Simulating lazy (un-greedy) quantifier in sed

And all other regex flavors!

  1. Finding first occurrence of an expression:

    • POSIX ERE (using -r option)

      Regex:

        (EXPRESSION).*|.
      

      Sed:

        sed -r ‍'s/(EXPRESSION).*|./\1/g' # Global `g` modifier should be on
      

      Example (finding first sequence of digits) Live demo:

        $ sed -r 's/([0-9]+).*|./\1/g' <<< 'foo 12 bar 34'
      
        12
      

      How does it work?

      This regex benefits from an alternation |. At each position engine tries to pick the longest match (this is a POSIX standard which is followed by couple of other engines as well) which means it goes with . until a match is found for ([0-9]+).*. But order is important too.

      enter image description here

      Since global flag is set, engine tries to continue matching character by character up to the end of input string or our target. As soon as the first and only capturing group of left side of alternation is matched (EXPRESSION) rest of line is consumed immediately as well .*. We now hold our value in the first capturing group.

    • POSIX BRE

      Regex:

        \(\(\(EXPRESSION\).*\)*.\)*
      

      Sed:

        sed 's/\(\(\(EXPRESSION\).*\)*.\)*/\3/'
      

      Example (finding first sequence of digits):

        $ sed 's/\(\(\([0-9]\{1,\}\).*\)*.\)*/\3/' <<< 'foo 12 bar 34'
      
        12
      

      This one is like ERE version but with no alternation involved. That's all. At each single position engine tries to match a digit.

      enter image description here

      If it is found, other following digits are consumed and captured and the rest of line is matched immediately otherwise since * means more or zero it skips over second capturing group \(\([0-9]\{1,\}\).*\)* and arrives at a dot . to match a single character and this process continues.

  2. Finding first occurrence of a delimited expression:

    This approach will match the very first occurrence of a string that is delimited. We can call it a block of string.
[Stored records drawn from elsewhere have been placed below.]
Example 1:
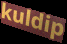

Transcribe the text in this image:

kuldip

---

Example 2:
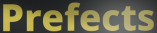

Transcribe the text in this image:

Prefects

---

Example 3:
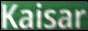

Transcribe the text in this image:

Kaisar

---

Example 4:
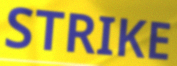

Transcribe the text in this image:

STRIKE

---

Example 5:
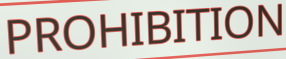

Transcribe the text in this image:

PROHIBITION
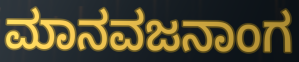
ಮಾನವಜನಾಂಗ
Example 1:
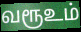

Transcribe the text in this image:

வரூஉம்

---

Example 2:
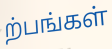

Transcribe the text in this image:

ற்பங்கள்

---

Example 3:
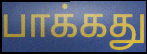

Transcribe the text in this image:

பாக்கது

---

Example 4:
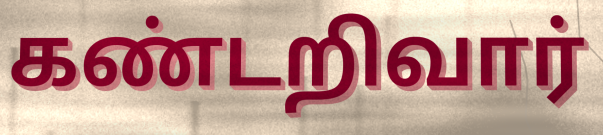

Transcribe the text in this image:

கண்டறிவார்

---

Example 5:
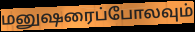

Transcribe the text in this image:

மனுஷரைப்போலவும்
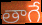
తాగే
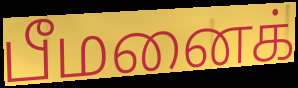
பீமனைக்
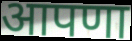
आपणा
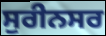
ਸੁਰੀਨਸਰ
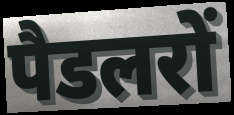
पैडलरों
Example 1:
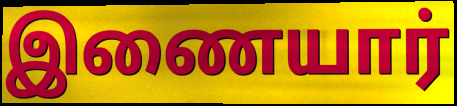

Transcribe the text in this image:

இணையார்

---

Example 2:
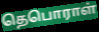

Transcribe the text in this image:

தெபொராள்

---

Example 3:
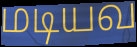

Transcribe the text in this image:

மடியவ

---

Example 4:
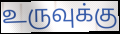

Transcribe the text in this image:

உருவுக்கு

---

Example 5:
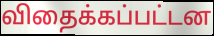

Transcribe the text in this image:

விதைக்கப்பட்டன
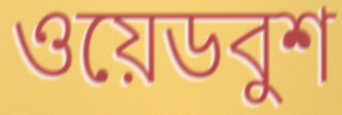
ওয়েডবুশ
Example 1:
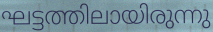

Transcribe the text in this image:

ഘട്ടത്തിലായിരുന്നു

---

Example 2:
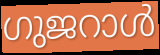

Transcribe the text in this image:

ഗുജറാൾ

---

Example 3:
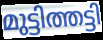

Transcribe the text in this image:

    sed 's/\(END-DELIMITER-EXPRESSION\).*/\1/; \
         s/\(\(START-DELIMITER-EXPRESSION.*\)*.\)*/\1/g'
    

    Input string:

    foobar start block #1 end barfoo start block #2 end
    

    -EDE: end

    -SDE: start

    $ sed 's/\(end\).*/\1/; s/\(\(start.*\)*.\)*/\1/g'
    

    Output:

    start block #1 end
    

    First regex \(end\).* matches and captures first end delimiter end and substitues all match with recent captured characters which is the end delimiter. At this stage our output is: foobar start block #1 end.

    enter image description here

    Then the result is passed to second regex \(\(start.*\)*.\)* that is same as POSIX BRE version above. It matches a single character if start delimiter start is not matched otherwise it matches and captures the start delimiter and matches the rest of characters.

    enter image description here


Directly answering your question

Using approach #2 (delimited expression) you should select two appropriate expressions:

  • EDE: [^:/]\/

  • SDE: http:

Usage:

$ sed 's/\([^:/]\/\).*/\1/g; s/\(\(http:.*\)*.\)*/\1/' <<< 'http://www.suepearson.co.uk/product/174/71/3816/'

Output:

http://www.suepearson.co.uk/

Note: this will not work with identical delimiters.